▸ CONSIGNES DE L'EXERCICE:
- a) Recopiez fidèlement, dans l'article sur les pluies diluviennes en Algérie, le passage qui va de « Par Hassane Zerrouky » jusqu'à « visite du chef de l’Etat. ».
- b) Donnez la suite de l'article sur les pluies diluviennes en Algérie, s'il vous plaît, en reprenant juste après sa dernière phrase.

▸ PASSAGE CHOISI:
● ● ●
Par Hassane Zerrouky (d’Alger)
Principal sujet de conversation et de colère dans les rues de la capitale, les pluies diluviennes qui se déversent ces derniers jours sur le nord du pays ravivant le triste souvenir de la catastrophe de Bab el oued en 2003 qui avaient fait un millier de morts. Inondations, éboulements et glissements de terrains, effondrement de ponts dont celui de Aïn Benian dont on apprend qu’il a été programmé pour tenir cinq ans, mais aussi de maisons à la Casbah d’Alger, à Chlef, à Oran et dans plusieurs wilayas du nord du pays, ont révélé la situation de vétusté et de délabrement des habitations mais aussi d’une partie des infrastructures du pays que les autorités locales ne remettent en l’état – et encore – qu’à l’occasion de la visite du chef de l’Etat.
De cette situation, les partis politiques en lice aux élections communales ne l’ont que peu ou pas du tout abordé. Les principaux leaders de cette campagne électorale– Abdelaziz Belkhadem entre autres – ont préféré axé leurs interventions sur la révision constitutionnelle et un troisième mandat pour le locataire actuel de Mouradia et, partant discourir les réalisations de l’ex- parti unique durant les dernières décennies, voire sur Enrico Macias, devenu à son insu une des vedettes de cette campagne électorale. En écho, son allié au pouvoir mais ennemi intime, Ahmed Ouyahia, – on sait que les deux hommes se détestent cordialement – répétait à qui voulait l’entendre que cette révision constitutionnelle relevait des prérogatives du chef de l’Etat. Tandis que le troisième larron de la coalition gouvernementale, Bouguerra Soltani, patron du MSP, a endossé durant cette campagne une posture d’opposant au gouvernement actuel! On rêve. Pas un mot sur les catastrophes occasionnées par les pluies. Pas un mot sur les haragas qui persistent à braver la mort, pas un mot sur ces émeutes sociales de jeunes qui n’ont sans doute pas entendu Belkhadem vantant les réalisations grandioses de son gouvernement.
● ● ●
▸ DONNÉES FOURNIES:
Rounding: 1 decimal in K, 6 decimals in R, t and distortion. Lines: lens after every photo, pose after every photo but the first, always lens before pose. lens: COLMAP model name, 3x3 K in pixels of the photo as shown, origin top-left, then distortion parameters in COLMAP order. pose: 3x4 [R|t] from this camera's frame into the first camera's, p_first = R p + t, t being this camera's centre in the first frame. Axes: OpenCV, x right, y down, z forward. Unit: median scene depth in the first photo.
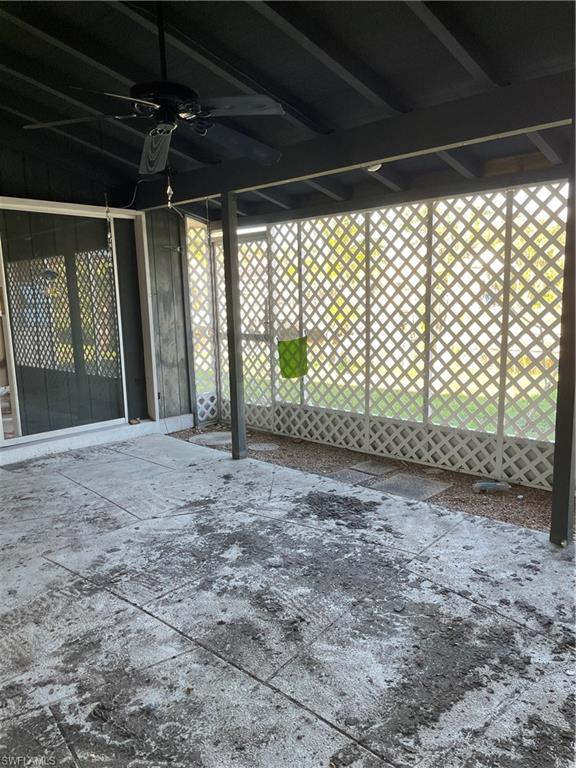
lens RADIAL K [[582.5, 0, 295.2], [0, 582.5, 391.2], [0, 0, 1]] dist [0.094924, -0.130808]
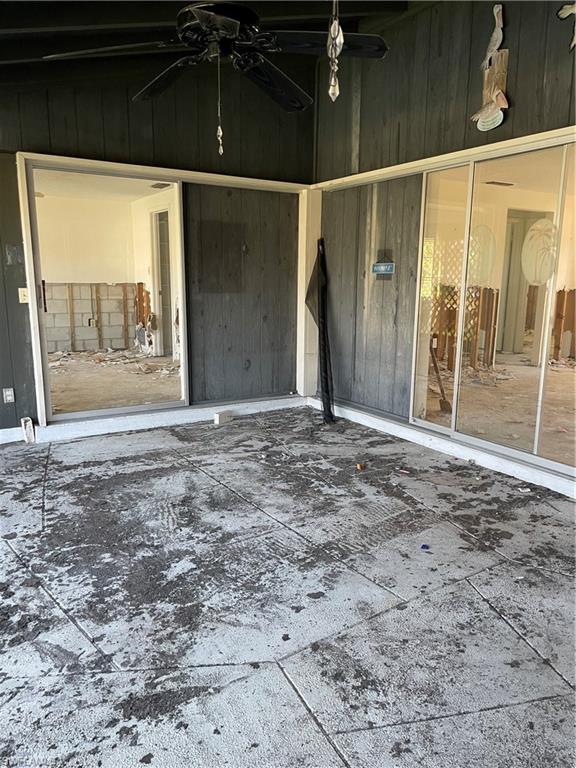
lens RADIAL K [[582.5, 0, 295.2], [0, 582.5, 391.2], [0, 0, 1]] dist [0.094924, -0.130808]
pose [[-0.966089, -0.034699, 0.255868, -0.451240], [0.056134, 0.939007, 0.339285, -0.233566], [-0.252035, 0.342143, -0.905216, 1.549513]]
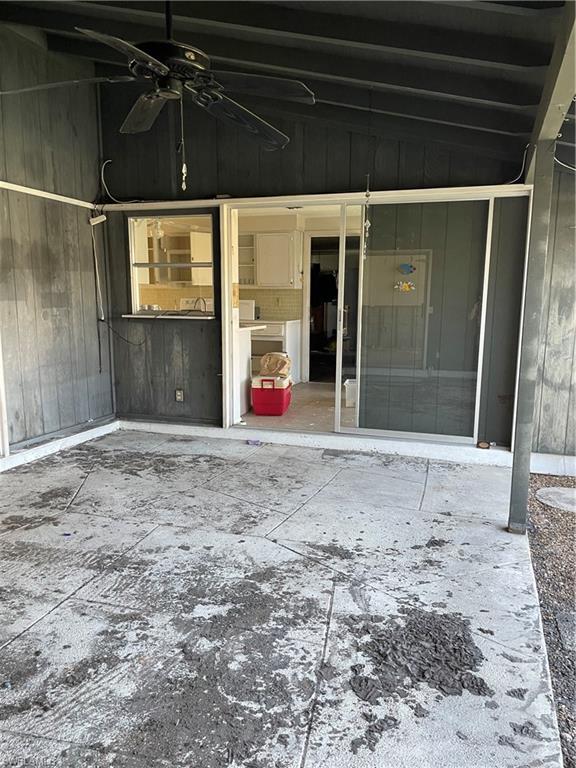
● ● ●
▸ RÉSULTATS DE L'EXERCICE:
- a)
Par Hassane Zerrouky (d’Alger)
Principal sujet de conversation et de colère dans les rues de la capitale, les pluies diluviennes qui se déversent ces derniers jours sur le nord du pays ravivant le triste souvenir de la catastrophe de Bab el oued en 2003 qui avaient fait un millier de morts. Inondations, éboulements et glissements de terrains, effondrement de ponts dont celui de Aïn Benian dont on apprend qu’il a été programmé pour tenir cinq ans, mais aussi de maisons à la Casbah d’Alger, à Chlef, à Oran et dans plusieurs wilayas du nord du pays, ont révélé la situation de vétusté et de délabrement des habitations mais aussi d’une partie des infrastructures du pays que les autorités locales ne remettent en l’état – et encore – qu’à l’occasion de la visite du chef de l’Etat.

- b)
Pendant ce temps, dans la rue, les gens peinaient à trouver des parapluies pour se protéger, des automobilistes en colère coincés dans des rues engorgées d’eau et affaissées par endroit, des patrons de magasins essayant d’empêcher les eaux d’inonder leurs commerces, des familles – j’en étais témoin – logeant dans des habitations précaires du quartier du 1er mai tentant désespérément de colmater les infiltrations d’eau, des pompiers courageux ainsi que des policiers dépassés par la situation. Le tout sous ces banderoles électorales promettant une vie meilleure ! Dans ces conditions combien sont-ils ces Algériens, hormis les journalistes, des politologues, qui écoutent ces candidats en lice pour les élections locales ?
Pourtant l’Algérie n’est pas située dans l’Asie du sud-est mais dans l’hémisphère nord. La pluie qui tombe sur le nord du pays n’est rien comparativement avec celle de la mousson. « C’est une situation gérable si les pouoirs publics faisaient leur travail » me dit cet ami météorologue. Ces pluies ont révélé plus que jamais que nos villes et villages ne sont pas gérées comme elles devraient l’être pour parer aux catastrophes, voire pour en limiter les effets. Et si les algériens boycottent massivement ces élections, l’argument est déjà trouvé : la faute à une météo pas du tout clémente. D’autant que Météo Algérie annonce pour jeudi des averses diluviennes.